> [WHAT IS EXPECTED]
Copy out the text of the material below line for line, without changing a word. Leave the pictures out of your answer.

> [DATA FOR THIS EXERCISE]
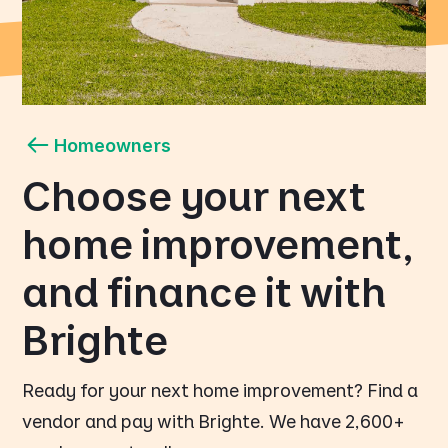
Homeowners
Choose your next
home improvement,
and finance it with
Brighte
Ready for your next home improvement? Find a
vendor and pay with Brighte. We have 2,600+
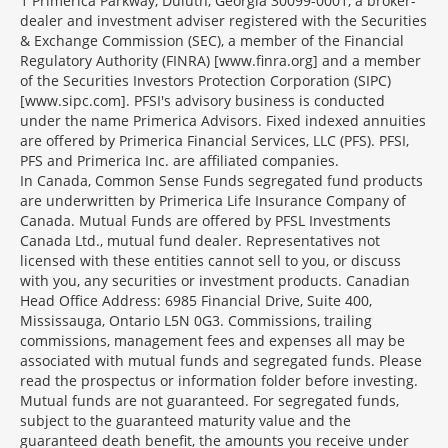
1 Primerica Parkway, Duluth, Georgia 30099-0001, a broker-
dealer and investment adviser registered with the Securities
& Exchange Commission (SEC), a member of the Financial
Regulatory Authority (FINRA) [www.finra.org] and a member
of the Securities Investors Protection Corporation (SIPC)
[www.sipc.com]. PFSI's advisory business is conducted
under the name Primerica Advisors. Fixed indexed annuities
are offered by Primerica Financial Services, LLC (PFS). PFSI,
PFS and Primerica Inc. are affiliated companies.
In Canada, Common Sense Funds segregated fund products
are underwritten by Primerica Life Insurance Company of
Canada. Mutual Funds are offered by PFSL Investments
Canada Ltd., mutual fund dealer. Representatives not
licensed with these entities cannot sell to you, or discuss
with you, any securities or investment products. Canadian
Head Office Address: 6985 Financial Drive, Suite 400,
Mississauga, Ontario L5N 0G3. Commissions, trailing
commissions, management fees and expenses all may be
associated with mutual funds and segregated funds. Please
read the prospectus or information folder before investing.
Mutual funds are not guaranteed. For segregated funds,
subject to the guaranteed maturity value and the
guaranteed death benefit, the amounts you receive under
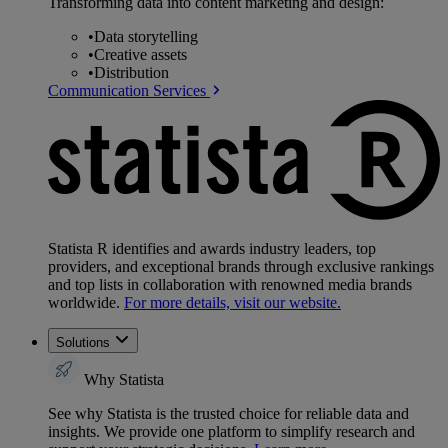
Transforming data into content marketing and design:
•
Data storytelling
•
Creative assets
•
Distribution
Communication Services
Statista R identifies and awards industry leaders, top
providers, and exceptional brands through exclusive rankings
and top lists in collaboration with renowned media brands
worldwide.
For more details, visit our website.
Solutions
Why Statista
See why Statista is the trusted choice for reliable data and
insights. We provide one platform to simplify research and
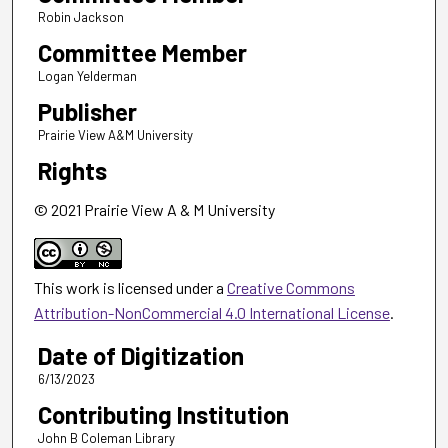
Robin Jackson
Committee Member
Logan Yelderman
Publisher
Prairie View A&M University
Rights
© 2021 Prairie View A & M University
This work is licensed under a
Creative Commons
Attribution-NonCommercial 4.0 International License
.
Date of Digitization
6/13/2023
Contributing Institution
John B Coleman Library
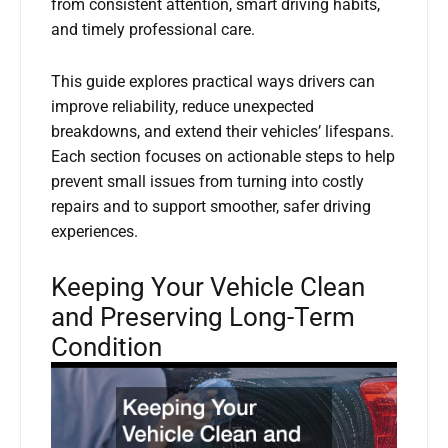
from consistent attention, smart driving habits,
and timely professional care.
This guide explores practical ways drivers can
improve reliability, reduce unexpected
breakdowns, and extend their vehicles’ lifespans.
Each section focuses on actionable steps to help
prevent small issues from turning into costly
repairs and to support smoother, safer driving
experiences.
Keeping Your Vehicle Clean
and Preserving Long-Term
Condition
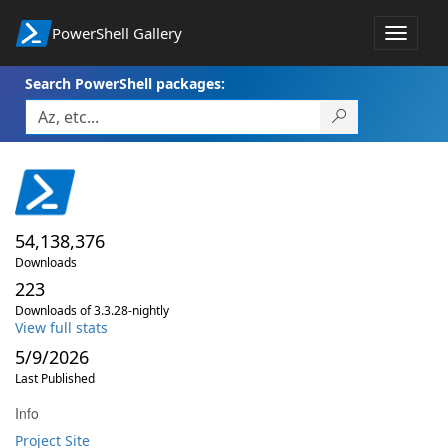
PowerShell Gallery
Toggle
navigat
Search PowerShell packages:
54,138,376
Downloads
223
Downloads of 3.3.28-nightly
View full stats
5/9/2026
Last Published
Info
Project Site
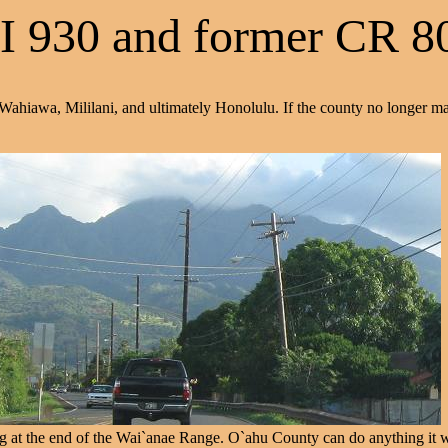
I 930 and former CR 8
 Wahiawa, Mililani, and ultimately Honolulu. If the county no longer m
at the end of the Wai`anae Range. O`ahu County can do anything it want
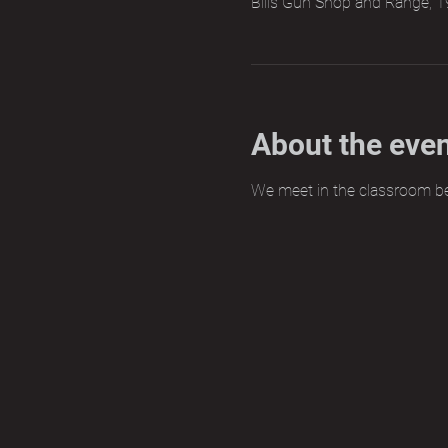
Bills Gun Shop and Range, 1
About the eve
We meet in the classroom b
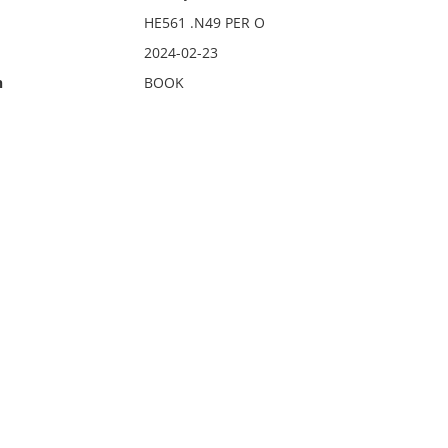
HE561 .N49 PER O
2024-02-23
n
BOOK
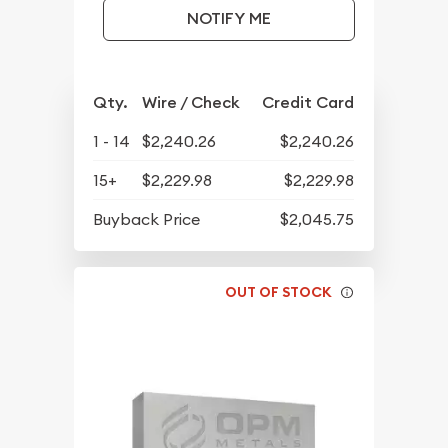
NOTIFY ME
Qty.
Wire / Check
Credit Card
1 - 14
$2,240.26
$2,240.26
15+
$2,229.98
$2,229.98
Buyback Price
$2,045.75
OUT OF STOCK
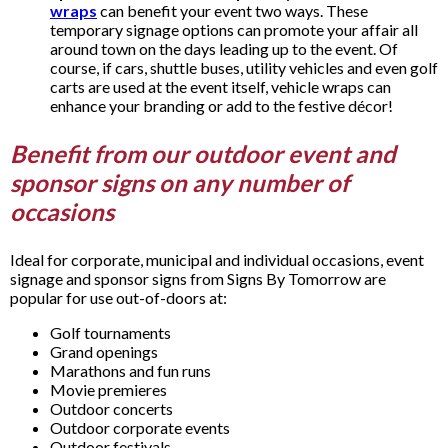
wraps
can benefit your event two ways. These
temporary signage options can promote your affair all
around town on the days leading up to the event. Of
course, if cars, shuttle buses, utility vehicles and even golf
carts are used at the event itself, vehicle wraps can
enhance your branding or add to the festive décor!
Benefit from our outdoor event and
sponsor signs on any number of
occasions
Ideal for corporate, municipal and individual occasions, event
signage and sponsor signs from Signs By Tomorrow are
popular for use out-of-doors at:
Golf tournaments
Grand openings
Marathons and fun runs
Movie premieres
Outdoor concerts
Outdoor corporate events
Outdoor festivals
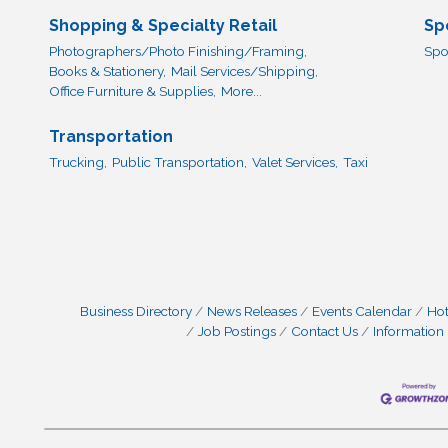
Shopping & Specialty Retail
Sp
Photographers/Photo Finishing/Framing,
Spo
Books & Stationery,
Mail Services/Shipping,
Office Furniture & Supplies,
More...
Transportation
Trucking,
Public Transportation,
Valet Services,
Taxi
Business Directory
News Releases
Events Calendar
Hot
Job Postings
Contact Us
Information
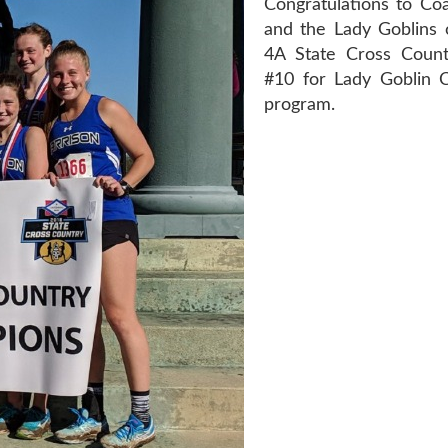
Congratulations to Coa
and the Lady Goblins 
4A State Cross Country
#10 for Lady Goblin 
program.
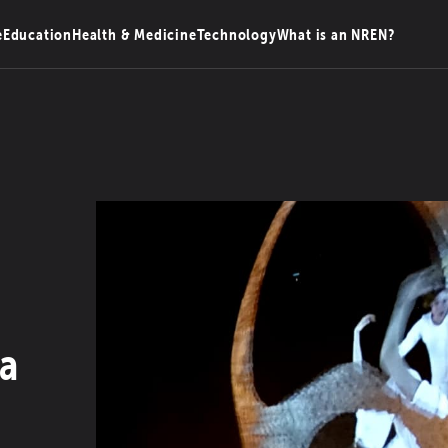
e
Education
Health & Medicine
Technology
What is an NREN?
ia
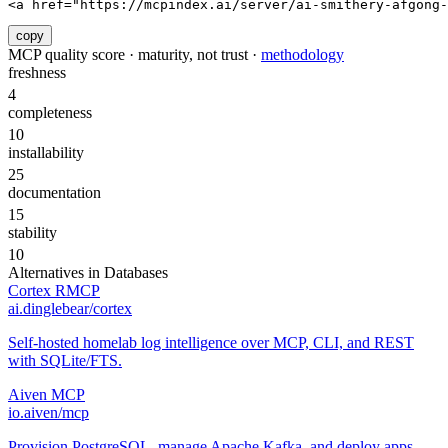
<a href="https://mcpindex.ai/server/ai-smithery-afgong
copy
MCP quality score · maturity, not trust ·
methodology
freshness
4
completeness
10
installability
25
documentation
15
stability
10
Alternatives in
Databases
Cortex RMCP
ai.dinglebear/cortex
Self-hosted homelab log intelligence over MCP, CLI, and REST
with SQLite/FTS.
Aiven MCP
io.aiven/mcp
Provision PostgreSQL, manage Apache Kafka, and deploy apps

> [RESPONSE TO THIS EXERCISE]
Homeowners
Choose your next
home improvement,
and finance it with
Brighte
Ready for your next home improvement? Find a
vendor and pay with Brighte. We have 2,600+
1 Primerica Parkway, Duluth, Georgia 30099-0001, a broker-
dealer and investment adviser registered with the Securities
& Exchange Commission (SEC), a member of the Financial
Regulatory Authority (FINRA) [www.finra.org] and a member
of the Securities Investors Protection Corporation (SIPC)
[www.sipc.com]. PFSI's advisory business is conducted
under the name Primerica Advisors. Fixed indexed annuities
are offered by Primerica Financial Services, LLC (PFS). PFSI,
PFS and Primerica Inc. are affiliated companies.
In Canada, Common Sense Funds segregated fund products
are underwritten by Primerica Life Insurance Company of
Canada. Mutual Funds are offered by PFSL Investments
Canada Ltd., mutual fund dealer. Representatives not
licensed with these entities cannot sell to you, or discuss
with you, any securities or investment products. Canadian
Head Office Address: 6985 Financial Drive, Suite 400,
Mississauga, Ontario L5N 0G3. Commissions, trailing
commissions, management fees and expenses all may be
associated with mutual funds and segregated funds. Please
read the prospectus or information folder before investing.
Mutual funds are not guaranteed. For segregated funds,
subject to the guaranteed maturity value and the
guaranteed death benefit, the amounts you receive under
Transforming data into content marketing and design:
•
Data storytelling
•
Creative assets
•
Distribution
Communication Services
Statista R identifies and awards industry leaders, top
providers, and exceptional brands through exclusive rankings
and top lists in collaboration with renowned media brands
worldwide.
For more details, visit our website.
Solutions
Why Statista
See why Statista is the trusted choice for reliable data and
insights. We provide one platform to simplify research and
Robin Jackson
Committee Member
Logan Yelderman
Publisher
Prairie View A&M University
Rights
© 2021 Prairie View A & M University
This work is licensed under a
Creative Commons
Attribution-NonCommercial 4.0 International License
.
Date of Digitization
6/13/2023
Contributing Institution
John B Coleman Library
from consistent attention, smart driving habits,
and timely professional care.
This guide explores practical ways drivers can
improve reliability, reduce unexpected
breakdowns, and extend their vehicles’ lifespans.
Each section focuses on actionable steps to help
prevent small issues from turning into costly
repairs and to support smoother, safer driving
experiences.
Keeping Your Vehicle Clean
and Preserving Long-Term
Condition
PowerShell Gallery
Toggle
navigat
Search PowerShell packages:
54,138,376
Downloads
223
Downloads of 3.3.28-nightly
View full stats
5/9/2026
Last Published
Info
Project Site
I 930 and former CR 8
 Wahiawa, Mililani, and ultimately Honolulu. If the county no longer m
at the end of the Wai`anae Range. O`ahu County can do anything it want
Bills Gun Shop and Range, 1
About the eve
We meet in the classroom b
HE561 .N49 PER O
2024-02-23
n
BOOK
NOTIFY ME
Qty.
Wire / Check
Credit Card
1 - 14
$2,240.26
$2,240.26
15+
$2,229.98
$2,229.98
Buyback Price
$2,045.75
OUT OF STOCK
wraps
can benefit your event two ways. These
temporary signage options can promote your affair all
around town on the days leading up to the event. Of
course, if cars, shuttle buses, utility vehicles and even golf
carts are used at the event itself, vehicle wraps can
enhance your branding or add to the festive décor!
Benefit from our outdoor event and
sponsor signs on any number of
occasions
Ideal for corporate, municipal and individual occasions, event
signage and sponsor signs from Signs By Tomorrow are
popular for use out-of-doors at:
Golf tournaments
Grand openings
Marathons and fun runs
Movie premieres
Outdoor concerts
Outdoor corporate events
Outdoor festivals
Shopping & Specialty Retail
Sp
Photographers/Photo Finishing/Framing,
Spo
Books & Stationery,
Mail Services/Shipping,
Office Furniture & Supplies,
More...
Transportation
Trucking,
Public Transportation,
Valet Services,
Taxi
Business Directory
News Releases
Events Calendar
Hot
Job Postings
Contact Us
Information
Congratulations to Coa
and the Lady Goblins 
4A State Cross Country
#10 for Lady Goblin 
program.
e
Education
Health & Medicine
Technology
What is an NREN?
ia
<a href="https://mcpindex.ai/server/ai-smithery-afgong
copy
MCP quality score · maturity, not trust ·
methodology
freshness
4
completeness
10
installability
25
documentation
15
stability
10
Alternatives in
Databases
Cortex RMCP
ai.dinglebear/cortex
Self-hosted homelab log intelligence over MCP, CLI, and REST
with SQLite/FTS.
Aiven MCP
io.aiven/mcp
Provision PostgreSQL, manage Apache Kafka, and deploy apps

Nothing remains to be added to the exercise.